Next morning, after coffee and noodles, we donned the clammy wetsuits and took to the river again, bracing ourselves for the moment when the cold water seeped inside our clothing. Shadows still filled the gorge as, waist-deep, we forged our way upstream. Halfway up a long straight channel, I lost my footing. For a moment, the sensation was infinitely relaxing. Reclining on my backpack, the current no longer buffeting, I watched the mountains slide gracefully upstream.
A phrase from a novel about a grass pillow floated to mind: “Approach everything rationally, and you become harsh. Pole along in the stream of emotions, and you will be swept away by the current. Give free rein to your desires, and you become uncomfortably confined. It is not a very agreeable place to live, this world of ours.” Swept away by the current – Soseki’s words of warning reminded me of the rapids lying in wait. Reluctantly, I rolled over and swam to shallower ground.
By the time the sun came over the ridge, we were coming up to Kinsaku Junction. With each tributary we passed, the river was losing a measure of its strength, like a wrestler reeling back into the fray after each successive round. Now we’d gained an edge, we could afford to look about and admire the scenery.

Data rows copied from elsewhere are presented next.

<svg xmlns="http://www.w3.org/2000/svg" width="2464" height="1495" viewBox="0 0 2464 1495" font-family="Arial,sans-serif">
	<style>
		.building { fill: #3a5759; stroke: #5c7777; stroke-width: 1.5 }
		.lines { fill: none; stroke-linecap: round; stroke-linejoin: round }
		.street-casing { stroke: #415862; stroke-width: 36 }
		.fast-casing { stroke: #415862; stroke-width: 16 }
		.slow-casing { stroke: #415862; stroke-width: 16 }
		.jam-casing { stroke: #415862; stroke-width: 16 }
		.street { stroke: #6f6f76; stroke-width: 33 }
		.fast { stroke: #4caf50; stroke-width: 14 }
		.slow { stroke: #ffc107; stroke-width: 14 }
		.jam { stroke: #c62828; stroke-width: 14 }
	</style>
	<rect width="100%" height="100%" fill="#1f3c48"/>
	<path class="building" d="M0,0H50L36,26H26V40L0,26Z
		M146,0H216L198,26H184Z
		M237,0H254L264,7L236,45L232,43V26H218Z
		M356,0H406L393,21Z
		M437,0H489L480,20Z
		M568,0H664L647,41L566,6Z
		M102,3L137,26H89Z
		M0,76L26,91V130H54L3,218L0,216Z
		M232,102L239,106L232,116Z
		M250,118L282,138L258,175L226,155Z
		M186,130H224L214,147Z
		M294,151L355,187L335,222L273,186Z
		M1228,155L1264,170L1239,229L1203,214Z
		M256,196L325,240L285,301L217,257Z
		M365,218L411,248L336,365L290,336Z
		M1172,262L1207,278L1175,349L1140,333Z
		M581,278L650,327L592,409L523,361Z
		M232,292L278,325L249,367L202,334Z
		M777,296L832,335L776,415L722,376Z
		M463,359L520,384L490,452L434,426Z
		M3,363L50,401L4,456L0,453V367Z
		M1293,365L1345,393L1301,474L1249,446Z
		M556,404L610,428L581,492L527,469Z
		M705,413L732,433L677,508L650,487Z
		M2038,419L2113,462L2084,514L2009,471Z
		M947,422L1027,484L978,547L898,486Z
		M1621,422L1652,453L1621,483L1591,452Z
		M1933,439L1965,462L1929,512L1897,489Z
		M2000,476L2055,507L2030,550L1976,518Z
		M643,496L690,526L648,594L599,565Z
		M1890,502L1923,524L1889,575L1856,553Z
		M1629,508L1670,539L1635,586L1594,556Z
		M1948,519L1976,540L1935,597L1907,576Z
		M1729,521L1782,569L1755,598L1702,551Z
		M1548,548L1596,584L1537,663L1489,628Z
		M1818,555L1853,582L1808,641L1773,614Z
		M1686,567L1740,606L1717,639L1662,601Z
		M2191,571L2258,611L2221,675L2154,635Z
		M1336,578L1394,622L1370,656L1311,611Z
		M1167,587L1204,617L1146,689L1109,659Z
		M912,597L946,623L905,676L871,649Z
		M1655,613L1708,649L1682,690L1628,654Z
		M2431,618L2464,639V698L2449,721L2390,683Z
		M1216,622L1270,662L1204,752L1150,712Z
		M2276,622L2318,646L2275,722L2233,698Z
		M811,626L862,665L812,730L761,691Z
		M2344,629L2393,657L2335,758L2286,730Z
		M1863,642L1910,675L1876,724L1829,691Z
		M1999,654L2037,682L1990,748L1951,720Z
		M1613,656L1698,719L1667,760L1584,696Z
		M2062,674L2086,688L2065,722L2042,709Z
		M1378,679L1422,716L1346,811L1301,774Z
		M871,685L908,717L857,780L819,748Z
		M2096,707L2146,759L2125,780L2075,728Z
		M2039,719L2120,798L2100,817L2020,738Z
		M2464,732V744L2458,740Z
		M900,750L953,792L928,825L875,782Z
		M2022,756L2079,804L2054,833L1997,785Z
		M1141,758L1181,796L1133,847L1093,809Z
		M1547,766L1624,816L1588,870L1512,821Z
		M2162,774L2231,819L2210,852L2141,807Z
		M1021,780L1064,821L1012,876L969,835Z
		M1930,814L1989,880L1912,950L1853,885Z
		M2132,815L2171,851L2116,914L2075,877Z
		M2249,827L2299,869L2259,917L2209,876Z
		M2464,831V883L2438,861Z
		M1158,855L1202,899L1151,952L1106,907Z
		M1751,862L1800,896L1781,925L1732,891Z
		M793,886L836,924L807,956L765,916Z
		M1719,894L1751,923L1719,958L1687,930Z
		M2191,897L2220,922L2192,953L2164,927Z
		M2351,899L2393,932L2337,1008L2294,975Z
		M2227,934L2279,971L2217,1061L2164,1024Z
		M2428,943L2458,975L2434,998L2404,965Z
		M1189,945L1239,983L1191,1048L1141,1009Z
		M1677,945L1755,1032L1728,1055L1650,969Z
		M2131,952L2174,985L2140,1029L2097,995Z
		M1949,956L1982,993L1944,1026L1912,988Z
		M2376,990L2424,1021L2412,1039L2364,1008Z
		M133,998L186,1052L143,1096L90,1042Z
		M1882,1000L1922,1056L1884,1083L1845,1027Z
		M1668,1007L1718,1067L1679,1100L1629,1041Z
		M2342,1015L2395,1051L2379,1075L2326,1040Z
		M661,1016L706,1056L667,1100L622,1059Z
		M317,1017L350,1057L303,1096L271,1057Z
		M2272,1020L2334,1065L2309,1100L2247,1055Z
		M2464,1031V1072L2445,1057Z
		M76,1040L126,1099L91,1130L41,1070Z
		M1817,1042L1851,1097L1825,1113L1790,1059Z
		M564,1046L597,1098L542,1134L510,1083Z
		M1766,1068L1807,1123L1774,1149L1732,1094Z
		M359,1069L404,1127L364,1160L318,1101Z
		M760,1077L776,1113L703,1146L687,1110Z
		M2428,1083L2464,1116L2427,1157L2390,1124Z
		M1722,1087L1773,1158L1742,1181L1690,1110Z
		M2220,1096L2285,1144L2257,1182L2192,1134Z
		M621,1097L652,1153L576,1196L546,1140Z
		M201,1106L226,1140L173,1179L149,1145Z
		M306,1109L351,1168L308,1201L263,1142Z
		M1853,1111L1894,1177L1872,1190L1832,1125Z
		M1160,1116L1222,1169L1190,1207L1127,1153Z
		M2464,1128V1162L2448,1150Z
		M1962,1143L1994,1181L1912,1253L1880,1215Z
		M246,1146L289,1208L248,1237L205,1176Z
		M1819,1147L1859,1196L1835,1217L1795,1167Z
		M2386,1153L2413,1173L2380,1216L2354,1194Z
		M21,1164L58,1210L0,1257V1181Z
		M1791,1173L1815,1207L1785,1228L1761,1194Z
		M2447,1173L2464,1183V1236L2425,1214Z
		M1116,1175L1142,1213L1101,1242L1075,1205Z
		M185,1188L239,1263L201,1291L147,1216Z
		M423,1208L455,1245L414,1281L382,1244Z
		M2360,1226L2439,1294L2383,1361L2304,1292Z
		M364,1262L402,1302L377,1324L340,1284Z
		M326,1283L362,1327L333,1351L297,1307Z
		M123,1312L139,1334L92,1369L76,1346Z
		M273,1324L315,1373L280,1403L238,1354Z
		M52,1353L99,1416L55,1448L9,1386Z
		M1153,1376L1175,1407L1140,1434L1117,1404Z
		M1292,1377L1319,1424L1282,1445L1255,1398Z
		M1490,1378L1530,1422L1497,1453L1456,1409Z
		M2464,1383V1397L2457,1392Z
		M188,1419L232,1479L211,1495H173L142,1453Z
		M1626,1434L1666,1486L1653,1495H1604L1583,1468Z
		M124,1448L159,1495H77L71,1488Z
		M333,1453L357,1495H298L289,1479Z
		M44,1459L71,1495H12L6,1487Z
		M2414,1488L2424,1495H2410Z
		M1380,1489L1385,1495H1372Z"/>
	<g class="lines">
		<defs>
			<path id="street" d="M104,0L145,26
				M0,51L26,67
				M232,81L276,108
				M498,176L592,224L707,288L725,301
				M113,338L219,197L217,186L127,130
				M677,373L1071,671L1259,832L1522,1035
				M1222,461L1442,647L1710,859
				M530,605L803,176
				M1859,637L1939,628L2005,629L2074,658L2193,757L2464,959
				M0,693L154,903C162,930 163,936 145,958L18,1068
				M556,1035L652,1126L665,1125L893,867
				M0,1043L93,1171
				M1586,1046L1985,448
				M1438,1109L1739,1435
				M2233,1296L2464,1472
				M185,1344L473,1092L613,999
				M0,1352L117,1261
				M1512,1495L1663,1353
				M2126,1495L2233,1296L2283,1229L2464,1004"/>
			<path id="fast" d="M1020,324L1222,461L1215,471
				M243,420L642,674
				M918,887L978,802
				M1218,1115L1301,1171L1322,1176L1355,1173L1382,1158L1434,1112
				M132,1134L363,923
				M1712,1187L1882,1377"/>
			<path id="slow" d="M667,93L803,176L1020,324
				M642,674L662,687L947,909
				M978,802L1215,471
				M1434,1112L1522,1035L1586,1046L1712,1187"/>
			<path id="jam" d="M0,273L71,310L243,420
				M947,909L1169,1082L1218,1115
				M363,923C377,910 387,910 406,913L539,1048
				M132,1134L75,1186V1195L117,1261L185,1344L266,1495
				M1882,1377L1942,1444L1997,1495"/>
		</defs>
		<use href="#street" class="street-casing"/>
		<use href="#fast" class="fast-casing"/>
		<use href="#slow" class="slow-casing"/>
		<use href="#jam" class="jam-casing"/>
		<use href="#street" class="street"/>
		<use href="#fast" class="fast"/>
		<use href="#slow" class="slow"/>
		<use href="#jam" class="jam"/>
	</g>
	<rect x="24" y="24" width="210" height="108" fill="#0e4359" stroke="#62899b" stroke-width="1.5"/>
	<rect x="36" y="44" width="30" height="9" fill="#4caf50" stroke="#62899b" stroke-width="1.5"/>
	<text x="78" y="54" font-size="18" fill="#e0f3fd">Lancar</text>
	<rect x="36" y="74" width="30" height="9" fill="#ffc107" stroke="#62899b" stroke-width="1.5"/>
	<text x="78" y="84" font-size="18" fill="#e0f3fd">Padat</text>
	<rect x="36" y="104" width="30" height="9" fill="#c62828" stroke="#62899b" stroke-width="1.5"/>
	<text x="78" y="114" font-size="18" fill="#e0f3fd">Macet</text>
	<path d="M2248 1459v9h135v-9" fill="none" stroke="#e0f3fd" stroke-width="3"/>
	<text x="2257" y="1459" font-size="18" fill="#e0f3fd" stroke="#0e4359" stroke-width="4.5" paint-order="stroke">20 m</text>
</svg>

The mid-morning light turned each set of rapids into glittering cascades of tumbling crystal. Bypassing stretches of white water on bulging ledges of peerless white granite, we waded knee-deep through gravelly pools and sent the fish-fry darting away in front of our wavering shadows. The pink rope stayed in my pack; we wouldn’t need it again.
In the river’s higher reaches – the guidebook calls them the Inner Corridor (“Oku no Rōka”) – the mountains stand back from the river, letting the morning light flood down into the valley. After yesterday evening’s struggle in the shadows, we were now wading through a sawa of light. Somewhere after the Tateishi, a stone splinter that leans perilously towards the river, we splashed our way across the foot of a handsome stepped waterfall. There wasn’t much conversation; we were too rapt on threading our way through the gorge, merging our flow with the river’s.
Mahayana Buddhism, wrote Yukio Mishima in one of his last novels, interpreted the world as a great white cascade which never pauses. Since the world presented the form of a waterfall, both the basic cause of that world and the basis of man's perception of it were waterfalls. It is a world that lives and dies at every moment. There is no definite proof of existence in either past or future, and only the present instant which one can touch with one's hand and see with one's eye is real.
For half a morning, only the present instant was real. So absorbed were we by our weaving path past rapids and pools that neither of us could say for certain when the light faded. But when we hauled ourselves out of the river opposite the Yakushi-zawa hut, we saw that veil clouds had covered the sky. A spell had broken.
Envoys
I do not know much about gods; but I think that the river
Is a strong brown god - sullen, untamed and intractable …
T S Eliot, The Dry Salvages
You do not know how long you are in a river when the current moves swiftly. It seems a long time and it may be very short.
Ernest Hemingway, A Farewell to Arms, Ch. VII
"Oh, Eeyore, you are wet!" said Piglet, feeling him. Eeyore shook himself, and asked somebody to explain to Piglet what happened when you had been inside a river for quite a long time.